Частые и порой вопиющие просчеты в работе, влекущие за собой финансовые потери, не могли не вызывать в контрольных партийных и государственных органах постоянных подозрений в «личной заинтересованности» некоторых представителей НКВТ и экспортно-импортных объединений.
Скромные размеры хозяйственных связей, жесткие пределы внешнеторговых операций, заданные «генеральной линией», низкая эффективность механизма осуществления монополии внешней торговли ограничивали возможности использования экономических связей для достижения политических целей СССР в Восточной Европе. Оставляла желать лучшего и координация деятельности органов НКИД и НКВТ (как центральных аппаратов, так и их представительств за рубежом). Все это подрывало политически мотивированные инициативы по достижению крупных изменений в торговых отношениях с соседями и, тем более, непосредственное использование этих отношений в качестве инструмента советской дипломатии. Редкие попытки Политбюро примирить соображения политической тактики и потребности хозяйственных ведомств в рамках позитивной программы экономических сношений с отдельными странами оказывались иллюзорны[352].
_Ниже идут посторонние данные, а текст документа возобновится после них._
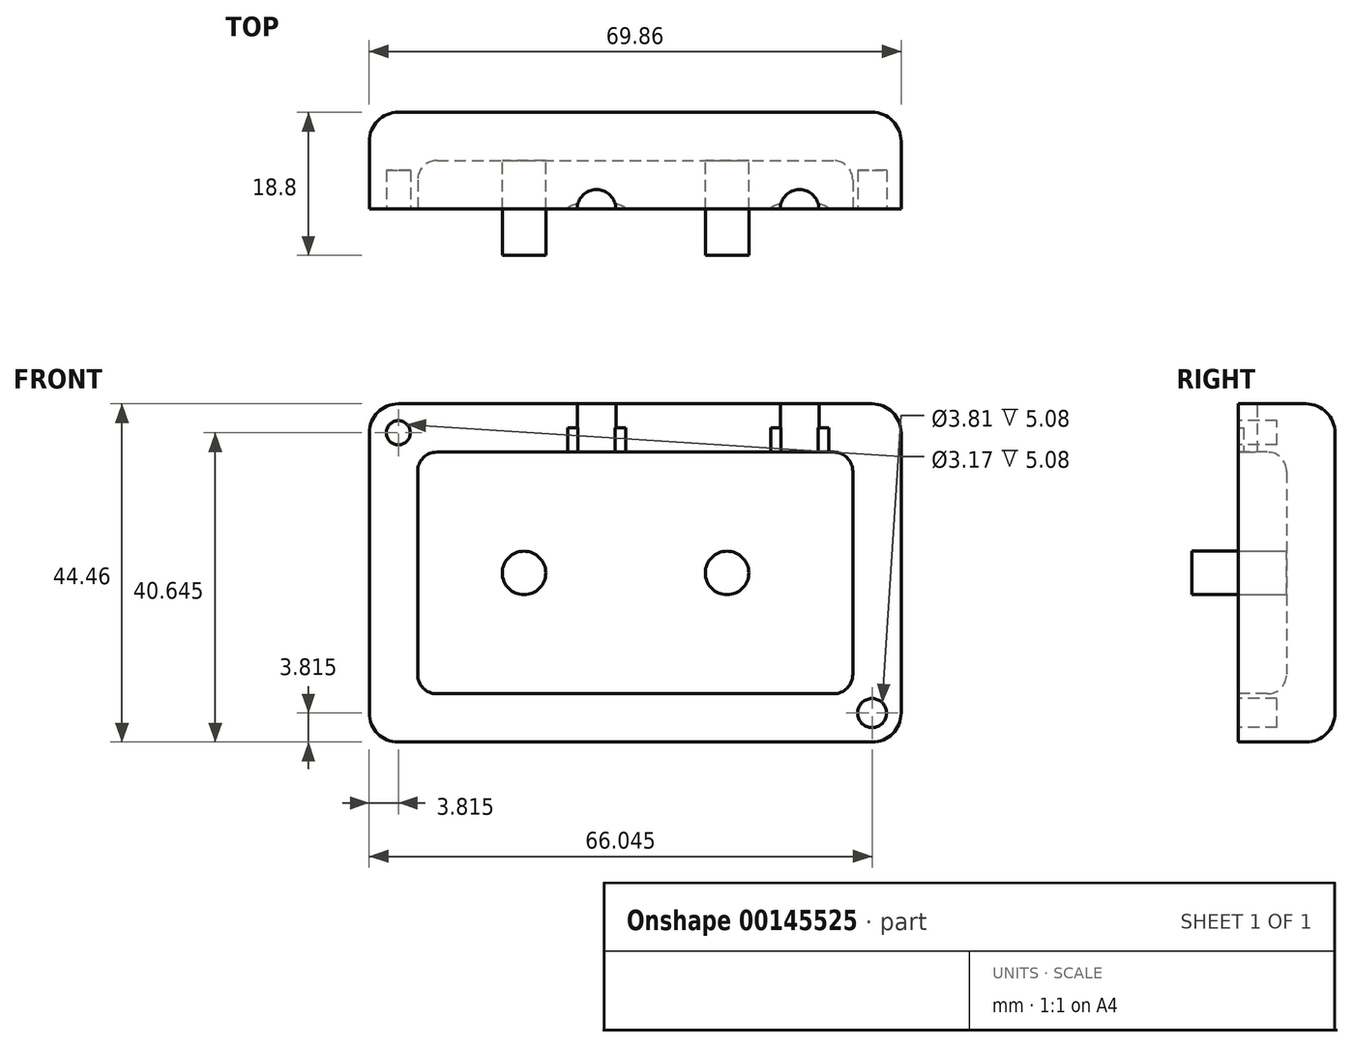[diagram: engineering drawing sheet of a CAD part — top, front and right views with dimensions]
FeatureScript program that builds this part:
annotation { "Feature Type Name" : "Feature", "Feature Type Description" : "" }
export const myFeature = defineFeature(function(context is Context, id is Id, definition is map)
    precondition{}
    {
        {
            var Q0;
            Q0=qCreatedBy(makeId("Front.planeOp"),FACE);
            var sketch = newSketch(context, id + "F0", { "sketchPlane" : qUnion([Q0])});
            skLineSegment(sketch, "E0.bottom", {"start": v(-34.92, 22.23) * mm, "end": v(34.93, 22.23) * mm});
            skLineSegment(sketch, "E0.top", {"start": v(-34.93, -22.22) * mm, "end": v(34.92, -22.22) * mm});
            skLineSegment(sketch, "E0.left", {"start": v(-34.93, 22.23) * mm, "end": v(-34.93, -22.22) * mm});
            skLineSegment(sketch, "E0.right", {"start": v(34.93, 22.23) * mm, "end": v(34.92, -22.22) * mm});
            skPoint(sketch, "E0.middle", {"position": v(0, 0) * mm});
            skSolve(sketch);
        }
        {
            var Q0;
            Q0 = qSketchRegion(id + "F0", true);
            extrude(context, id + "F1", {"entities" : qUnion([Q0]), "oppositeDirection" : true, "depth" : 12.7 * mm});
        }
        {
            var Q0;
            Q0=makeQuery(id+"F1.opExtrude","CAP_FACE",FACE,{"disambiguationData":[OSD([sQuery(id+"F0.wireOp",EDGE,"LqZrlxkr-7yzX-vFk0-uJjs-JSWsayYtNQzV"),sQuery(id+"F0.wireOp",EDGE,"5r0xhfTH-CSDF-mAA5-pvvG-RkQlhuwyMzcQ"),sQuery(id+"F0.wireOp",EDGE,"ef0f229b-e142-484f-bc61-ead6fe579b0b"),sQuery(id+"F0.wireOp",EDGE,"6fDFFfjc-EMaK-PeL7-7E0k-bSpFbJlcJFc0"),sQuery(id+"F0.wireOp",EDGE,"250b579a-bc1c-4dc2-aff8-3702901d077b0.MirrorCS"),sQuery(id+"F0.wireOp",EDGE,"42722c59-2561-4240-b2ed-f956cca0e4cb0.MirrorCS"),sQuery(id+"F0.wireOp",EDGE,"67368090-a0b9-42d5-ac4e-b1d2cad05f430.MirrorCS"),sQuery(id+"F0.wireOp",EDGE,"083a49a4-ea0b-41bf-8828-168f702bc1710.MirrorCS")])],"isStart":true});
            var Q1;
            Q1=makeQuery(id+"F1.opExtrude","CAP_FACE",FACE,{"disambiguationData":[OSD([sQuery(id+"F0.wireOp",EDGE,"E0.bottom"),sQuery(id+"F0.wireOp",EDGE,"E0.top"),sQuery(id+"F0.wireOp",EDGE,"E0.left"),sQuery(id+"F0.wireOp",EDGE,"E0.right")])],"isStart":true});
            shell(context, id + "F2", {"entities" : qUnion([Q0, Q1]), "thickness" : 6.35 * mm});
        }
        {
            var Q0;
            Q0=makeQuery(id+"F1.opExtrude","CAP_FACE",FACE,{"disambiguationData":[OSD([sQuery(id+"F0.wireOp",EDGE,"LqZrlxkr-7yzX-vFk0-uJjs-JSWsayYtNQzV"),sQuery(id+"F0.wireOp",EDGE,"5r0xhfTH-CSDF-mAA5-pvvG-RkQlhuwyMzcQ"),sQuery(id+"F0.wireOp",EDGE,"ef0f229b-e142-484f-bc61-ead6fe579b0b"),sQuery(id+"F0.wireOp",EDGE,"6fDFFfjc-EMaK-PeL7-7E0k-bSpFbJlcJFc0"),sQuery(id+"F0.wireOp",EDGE,"250b579a-bc1c-4dc2-aff8-3702901d077b0.MirrorCS"),sQuery(id+"F0.wireOp",EDGE,"42722c59-2561-4240-b2ed-f956cca0e4cb0.MirrorCS"),sQuery(id+"F0.wireOp",EDGE,"67368090-a0b9-42d5-ac4e-b1d2cad05f430.MirrorCS"),sQuery(id+"F0.wireOp",EDGE,"083a49a4-ea0b-41bf-8828-168f702bc1710.MirrorCS")])],"isStart":false});
            var Q1;
            Q1=makeQuery(id+"F1.opExtrude","SWEPT_EDGE",EDGE,{"disambiguationData":[OSD([sQuery(id+"F0.wireOp",EDGE,"LqZrlxkr-7yzX-vFk0-uJjs-JSWsayYtNQzV"),sQuery(id+"F0.wireOp",EDGE,"5r0xhfTH-CSDF-mAA5-pvvG-RkQlhuwyMzcQ")])]});
            var Q2;
            Q2=makeQuery(id+"F1.opExtrude","SWEPT_EDGE",EDGE,{"disambiguationData":[OSD([sQuery(id+"F0.wireOp",EDGE,"5r0xhfTH-CSDF-mAA5-pvvG-RkQlhuwyMzcQ"),sQuery(id+"F0.wireOp",EDGE,"ef0f229b-e142-484f-bc61-ead6fe579b0b")])]});
            var Q3;
            Q3=makeQuery(id+"F1.opExtrude","SWEPT_EDGE",EDGE,{"disambiguationData":[OSD([sQuery(id+"F0.wireOp",EDGE,"ef0f229b-e142-484f-bc61-ead6fe579b0b"),sQuery(id+"F0.wireOp",EDGE,"6fDFFfjc-EMaK-PeL7-7E0k-bSpFbJlcJFc0")])]});
            var Q4;
            Q4=makeQuery(id+"F1.opExtrude","SWEPT_EDGE",EDGE,{"disambiguationData":[OSD([sQuery(id+"F0.wireOp",EDGE,"250b579a-bc1c-4dc2-aff8-3702901d077b0.MirrorCS"),sQuery(id+"F0.wireOp",EDGE,"42722c59-2561-4240-b2ed-f956cca0e4cb0.MirrorCS")])]});
            var Q5;
            Q5=makeQuery(id+"F1.opExtrude","SWEPT_EDGE",EDGE,{"disambiguationData":[OSD([sQuery(id+"F0.wireOp",EDGE,"250b579a-bc1c-4dc2-aff8-3702901d077b0.MirrorCS"),sQuery(id+"F0.wireOp",EDGE,"083a49a4-ea0b-41bf-8828-168f702bc1710.MirrorCS")])]});
            var Q6;
            Q6=makeQuery(id+"F1.opExtrude","SWEPT_EDGE",EDGE,{"disambiguationData":[OSD([sQuery(id+"F0.wireOp",EDGE,"67368090-a0b9-42d5-ac4e-b1d2cad05f430.MirrorCS"),sQuery(id+"F0.wireOp",EDGE,"083a49a4-ea0b-41bf-8828-168f702bc1710.MirrorCS")])]});
            var Q7;
            Q7=makeQuery(id+"F1.opExtrude","SWEPT_EDGE",EDGE,{"disambiguationData":[OSD([sQuery(id+"F0.wireOp",EDGE,"E0.top"),sQuery(id+"F0.wireOp",EDGE,"E0.right")])]});
            var Q8;
            Q8=makeQuery(id+"F1.opExtrude","CAP_EDGE",EDGE,{"disambiguationData":[OSD([sQuery(id+"F0.wireOp",EDGE,"E0.right")])],"isStart":false});
            var Q9;
            Q9=makeQuery(id+"F1.opExtrude","CAP_EDGE",EDGE,{"disambiguationData":[OSD([sQuery(id+"F0.wireOp",EDGE,"E0.top")])],"isStart":false});
            var Q10;
            Q10=makeQuery(id+"F1.opExtrude","CAP_EDGE",EDGE,{"disambiguationData":[OSD([sQuery(id+"F0.wireOp",EDGE,"E0.left")])],"isStart":false});
            var Q11;
            Q11=makeQuery(id+"F1.opExtrude","CAP_EDGE",EDGE,{"disambiguationData":[OSD([sQuery(id+"F0.wireOp",EDGE,"E0.bottom")])],"isStart":false});
            var Q12;
            Q12=makeQuery(id+"F1.opExtrude","SWEPT_EDGE",EDGE,{"disambiguationData":[OSD([sQuery(id+"F0.wireOp",EDGE,"E0.bottom"),sQuery(id+"F0.wireOp",EDGE,"E0.left")])]});
            var Q13;
            Q13=makeQuery(id+"F1.opExtrude","SWEPT_EDGE",EDGE,{"disambiguationData":[OSD([sQuery(id+"F0.wireOp",EDGE,"E0.bottom"),sQuery(id+"F0.wireOp",EDGE,"E0.right")])]});
            var Q14;
            Q14=makeQuery(id+"F1.opExtrude","SWEPT_EDGE",EDGE,{"disambiguationData":[OSD([sQuery(id+"F0.wireOp",EDGE,"E0.top"),sQuery(id+"F0.wireOp",EDGE,"E0.left")])]});
            fillet(context, id + "F3", {"entities" : qUnion([Q0, Q1, Q2, Q3, Q4, Q5, Q6, Q7, Q8, Q9, Q10, Q11, Q12, Q13, Q14]), "radius" : 3.8 * mm, "tangentPropagation" : true, "allowEdgeOverflow" : false});
        }
        {
            var Q0;
            Q0=makeQuery(id+"F2.opShell","OFFSET_FACE",FACE,{"disambiguationData":[OSD([sQuery(id+"F0.wireOp",EDGE,"E0.bottom"),sQuery(id+"F0.wireOp",EDGE,"E0.top"),sQuery(id+"F0.wireOp",EDGE,"E0.left"),sQuery(id+"F0.wireOp",EDGE,"E0.right")])]});
            var Q1;
            Q1=makeQuery(id+"F2.opShell","OFFSET_EDGE",EDGE,{"disambiguationData":[OSD([sQuery(id+"F0.wireOp",EDGE,"E0.top"),sQuery(id+"F0.wireOp",EDGE,"E0.left")])]});
            var Q2;
            Q2=makeQuery(id+"F2.opShell","OFFSET_EDGE",EDGE,{"disambiguationData":[OSD([sQuery(id+"F0.wireOp",EDGE,"E0.top"),sQuery(id+"F0.wireOp",EDGE,"E0.right")])]});
            var Q3;
            Q3=makeQuery(id+"F2.opShell","OFFSET_EDGE",EDGE,{"disambiguationData":[OSD([sQuery(id+"F0.wireOp",EDGE,"E0.bottom"),sQuery(id+"F0.wireOp",EDGE,"E0.right")])]});
            var Q4;
            Q4=makeQuery(id+"F2.opShell","OFFSET_EDGE",EDGE,{"disambiguationData":[OSD([sQuery(id+"F0.wireOp",EDGE,"E0.bottom"),sQuery(id+"F0.wireOp",EDGE,"E0.left")])]});
            fillet(context, id + "F4", {"entities" : qUnion([Q0, Q1, Q2, Q3, Q4]), "radius" : 2.54 * mm, "tangentPropagation" : true, "allowEdgeOverflow" : false});
        }
        {
            var Q0;
            Q0=makeQuery(id+"F1.opExtrude","CAP_FACE",FACE,{"disambiguationData":[OSD([sQuery(id+"F0.wireOp",EDGE,"E0.bottom"),sQuery(id+"F0.wireOp",EDGE,"E0.top"),sQuery(id+"F0.wireOp",EDGE,"E0.left"),sQuery(id+"F0.wireOp",EDGE,"E0.right")])],"isStart":true});
            var sketch = newSketch(context, id + "F5", { "sketchPlane" : qUnion([Q0])});
            skCircle(sketch, "E1", {"center": v(-31.11, 18.42) * mm, "radius": 1.59 * mm});
            skCircle(sketch, "E2", {"center": v(31.12, -18.41) * mm, "radius": 1.9 * mm});
            skSolve(sketch);
        }
        {
            var Q0;
            Q0 = qSketchRegion(id + "F5", true);
            extrude(context, id + "F6", {"entities" : qUnion([Q0]), "operationType" : NewBodyOperationType.REMOVE, "oppositeDirection" : true, "depth" : 5.08 * mm});
        }
        {
            var Q0;
            Q0=makeQuery(id+"F2.opShell","OFFSET_FACE",FACE,{"disambiguationData":[OSD([sQuery(id+"F0.wireOp",EDGE,"E0.bottom"),sQuery(id+"F0.wireOp",EDGE,"E0.top"),sQuery(id+"F0.wireOp",EDGE,"E0.left"),sQuery(id+"F0.wireOp",EDGE,"E0.right")])]});
            var sketch = newSketch(context, id + "F7", { "sketchPlane" : qUnion([Q0])});
            skCircle(sketch, "E3", {"center": v(-14.6, 0) * mm, "radius": 2.86 * mm});
            skCircle(sketch, "E4", {"center": v(12.07, 0) * mm, "radius": 2.86 * mm});
            skSolve(sketch);
        }
        {
            var Q0;
            Q0 = qSketchRegion(id + "F7", true);
            extrude(context, id + "F8", {"entities" : qUnion([Q0]), "operationType" : NewBodyOperationType.ADD, "depth" : 12.45 * mm});
        }
        {
            var Q0;
            Q0=makeQuery(id+"F1.opExtrude","SWEPT_FACE",FACE,{"disambiguationData":[OSD([sQuery(id+"F0.wireOp",EDGE,"E0.bottom")])]});
            var sketch = newSketch(context, id + "F9", { "sketchPlane" : qUnion([Q0])});
            skLineSegment(sketch, "E5", {"start": v(-5.08, 36.75) * mm, "end": v(-5.08, -30.14) * mm, "construction": true});
            skLineSegment(sketch, "E6", {"start": v(-43.44, 0) * mm, "end": v(60.71, 0) * mm, "construction": true});
            skCircle(sketch, "E7", {"center": v(-5.08, 0) * mm, "radius": 2.54 * mm});
            skLineSegment(sketch, "E8", {"start": v(21.6, 37.05) * mm, "end": v(21.6, -29.9) * mm, "construction": true});
            skCircle(sketch, "E9", {"center": v(21.6, 0) * mm, "radius": 2.54 * mm});
            skSolve(sketch);
        }
        {
            var Q0;
            Q0 = qSketchRegion(id + "F9", true);
            var Q1;
            Q1=makeQuery(id+"F2.opShell","OFFSET_FACE",FACE,{"disambiguationData":[OSD([sQuery(id+"F0.wireOp",EDGE,"E0.bottom")])]});
            extrude(context, id + "F10", {"entities" : qUnion([Q0]), "operationType" : NewBodyOperationType.REMOVE, "endBound" : BoundingType.UP_TO_SURFACE, "oppositeDirection" : true, "endBoundEntityFace" : qUnion([Q1]), "depth" : 25.4 * mm});
        }
        {
            var Q0;
            Q0=makeQuery(id+"F2.opShell","OFFSET_FACE",FACE,{"disambiguationData":[OSD([sQuery(id+"F0.wireOp",EDGE,"E0.bottom")])]});
            var sketch = newSketch(context, id + "F11", { "sketchPlane" : qUnion([Q0])});
            skEllipse(sketch, "E10", {"center": v(-5.08, 0) * mm, "majorRadius": 3.81 * mm, "minorRadius": 0.95 * mm, "majorAxis": v(-1, 0)});
            skEllipse(sketch, "E11", {"center": v(21.6, 0) * mm, "majorRadius": 3.81 * mm, "minorRadius": 0.95 * mm, "majorAxis": v(-1, 0)});
            skSolve(sketch);
        }
        {
            var Q0;
            Q0 = qSketchRegion(id + "F11", true);
            extrude(context, id + "F12", {"entities" : qUnion([Q0]), "operationType" : NewBodyOperationType.REMOVE, "oppositeDirection" : true, "depth" : 3.17 * mm});
        }
    });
Для характеристики соотношения дипломатии и торговли (точнее, отсутствия координации между ними) особенно показательны взаимоотношения СССР с Польшей. На протяжении 1929–1934 гг. в торговле с нею Советский Союз имел пассивное сальдо, причем весьма значительное – как в абсолютных цифрах, так и по его удельному весу в двустороннем обороте (по разным данным, он составлял от 40 % до 60 %)[353]. Из года в год соглашаясь с перекосом двустороннего торгового баланса, советское руководство не получало от этого никаких осязаемых выгод в области политических взаимоотношений с главной соперницей СССР в Восточной Европе (не считая неустойчивого влияния советских заказов на настроения части предпринимательских кругов Польши). Нами не обнаружено и указаний на то, что Политбюро ЦК ВКП(б) или советские органы, причастные к определению задач внешнеэкономической деятельности, преследовали при этом конкретные политические цели. Когда хозяйственная конъюнктура ставила в порядок дня возможность получения побочных политических дивидендов, московские руководящие инстанции терялись перед лицом всевозможных дилемм – внутриэкономического, политико-дипломатического и иного свойства. Так, анализ рыночной конъюнктуры в 1929 г. побудил торгпреда Н.В. Попова («одного из авторитетнейших наших хозяйственников») предложить наркомторгу разместить в Польше заказ текстильным предприятиям на один миллион долларов[354]. Даже на Кузнецком мосту эта идея вызвала сомнения. «С одной стороны, наш заказ лодзинской промышленности при ее тяжелом положении увеличивал бы заинтересованность этой промышленности в развитии мирных и добрососедских отношений с СССР, – размышлял Б.С. Стомоняков. – С другой стороны, однако, мы вряд ли заинтересованы в смягчении экономического кризиса в Польше в настоящее время»[355]. Потребовалось состояние крайней озабоченности возможностью срастания внутреннего кризиса в СССР с польским вмешательством, чтобы, следуя общей тенденции решений Политбюро по Польше в первой половине 1930 г., НКИД настоял, а член Политбюро и нарком торговли Микоян согласился «попытаться использовать» заказы на 3–5 млн. рублей «для улучшения отношений с Польшей». Речь шла об увязывании уже отпущенных НКТ сумм с потребностью в ходе варшавских переговоров о заказах, вызвать у их получателей «убеждение, что скорое заключение торгового договора обеспечило польской металлургической и металлообрабатывающей промышленности длительные крупные заказы»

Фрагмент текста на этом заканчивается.